— TRECHO DO TEXTO —

O que deve ser criticado no projeto Portal da Amazônia

Reproduzo um artigo que ecoa o grande problema gerado pelo projeto Portal da Amazônia, desenvolvido pela Prefeitura de Belém: a expulsão dos moradores da área para regiões periféricas. O artigo, de Jean-Pierre Garnier, sociólogo e autor do livro "Contra os territórios de poder", ajudar a compreender o que está por trás e também os resultados de um processo desse tipo:
A luta por espaço  
A chegada, aos bairros operários, de grupos sociais pertencentes às classes de maior poder aquisitivo é vista, com frequência, como uma invasão. Para a maior parte dos moradores afetados, essa mudança significa especulação financeira e imobiliária, o que acelera sua expulsão e substituição por cidadãos mais abastados.
por Jean-Pierre Garnier 
A reestruturação urbana pela “destruição criadora” adquiriu dimensão planetária. De Bombaim a Pequim, passando por Londres, Nova York ou Paris, bairros populares bem localizados são revitalizados, enquanto seus antigos habitantes são deslocados para conjuntos habitacionais de baixa qualidade nas periferias para dar lugar a projetos residenciais “de categoria”. Iniciativas culturais prestigiosas capazes de mobilizar investidores, promotores, diretores e quadros sociais superiores, além de turistas endinheirados. Em suma, para o geógrafo David Harvey, “a favela entra em colisão com o canteiro de obras global, assimetria atroz que só pode ser interpretada como uma maneira gritante de confronto de classe (1)”.

— MATERIAL DE ORIGEM —
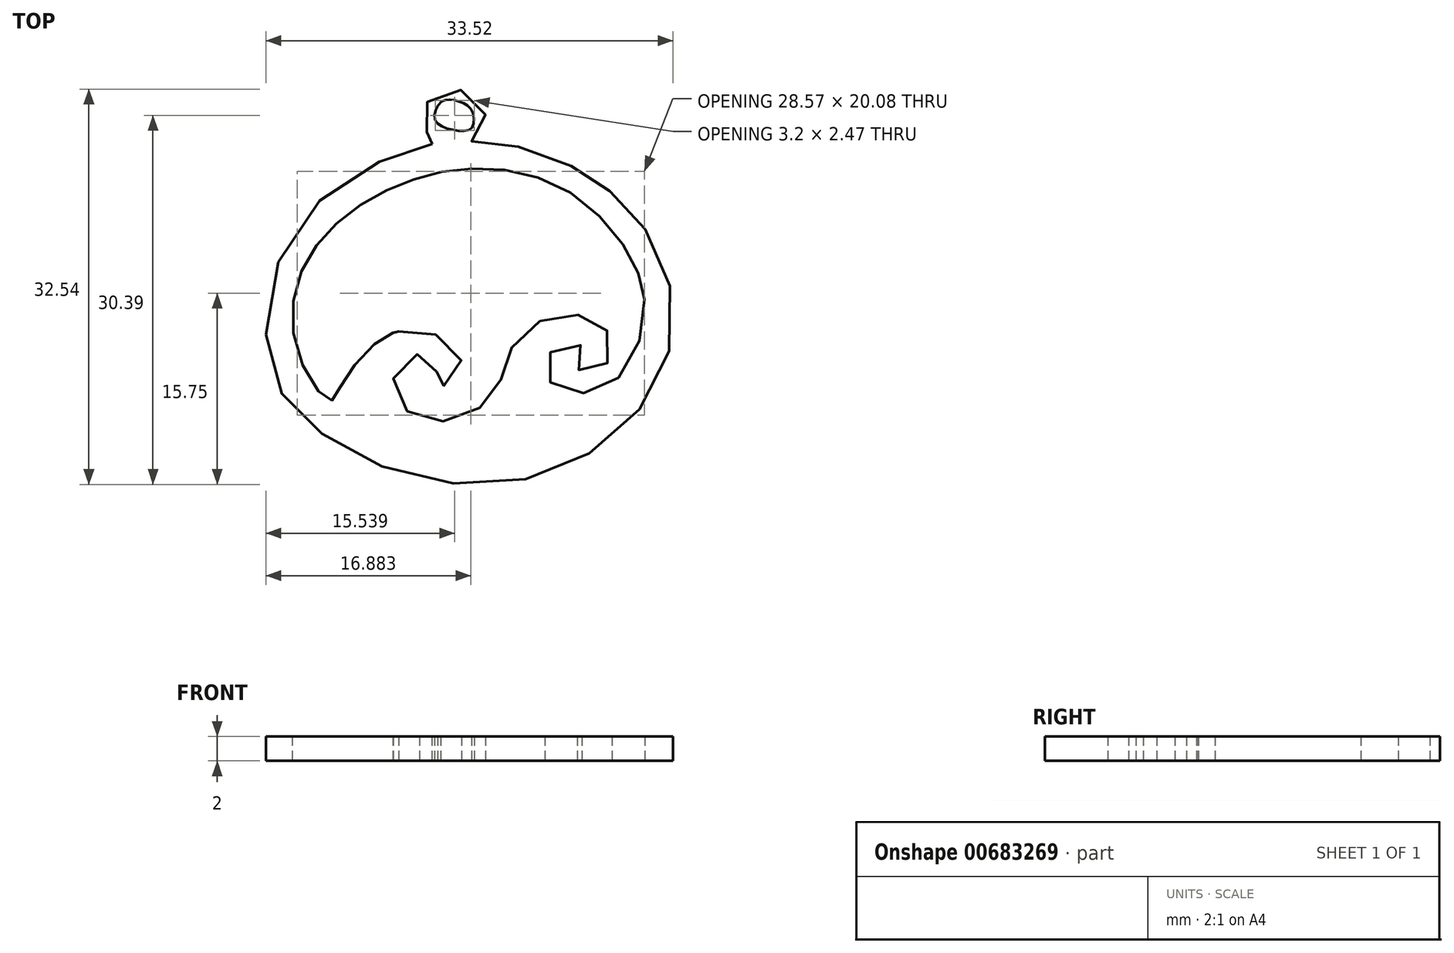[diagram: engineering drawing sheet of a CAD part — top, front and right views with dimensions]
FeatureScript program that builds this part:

— TRABALHO SOLICITADO —
a – Transcreva, do texto sobre o Portal da Amazônia, a passagem de "O que deve ser" a "cidadãos mais abastados.".
b – Escreva a continuação do texto sobre o Portal da Amazônia, começando logo após a última frase apresentada.

— RESPOSTAS POR TAREFA —
a –
O que deve ser criticado no projeto Portal da Amazônia

Reproduzo um artigo que ecoa o grande problema gerado pelo projeto Portal da Amazônia, desenvolvido pela Prefeitura de Belém: a expulsão dos moradores da área para regiões periféricas. O artigo, de Jean-Pierre Garnier, sociólogo e autor do livro "Contra os territórios de poder", ajudar a compreender o que está por trás e também os resultados de um processo desse tipo:
A luta por espaço  
A chegada, aos bairros operários, de grupos sociais pertencentes às classes de maior poder aquisitivo é vista, com frequência, como uma invasão. Para a maior parte dos moradores afetados, essa mudança significa especulação financeira e imobiliária, o que acelera sua expulsão e substituição por cidadãos mais abastados.

b –
Para além da aparição de novas formas de organização urbanística e arquitetônica, localizar esse fenômeno como conflito de classe não permite, contudo, afirmar que a luta secular entre dominantes e dominados pela conquista ou reconquista do espaço urbano se dá de maneira imutável ou estável. Seria negligenciar os efeitos ideológicos e políticos da recomposição de grupos sociais, em particular em países onde a “terceirização” ganhou mais importância que a industrialização. O crescimento das atividades do chamado setor de serviços vem sendo acompanhado, desde as últimas décadas do século XX, pela expansão de uma nova classe média ligada à polarização das funções-chaves financeiras, jurídicas e culturais em áreas urbanas elevadas à categoria de metrópole em escala mundial ou, ao menos, nacional. Dois aspectos gerais devem ser ressaltados: de um lado, o aumento do potencial dessa força de trabalho bem provida de capital escolar (estudos e diplomas de ensino superior) que, a fim de frutificar seus investimentos em educação, aliou-se à burguesia; de outro lado, o enfraquecimento do tecido industrial tradicional e a desagregação do movimento operário, que derrocaram os projetos de transformação radical da sociedade e os ideais de emancipação coletiva que os sustentavam.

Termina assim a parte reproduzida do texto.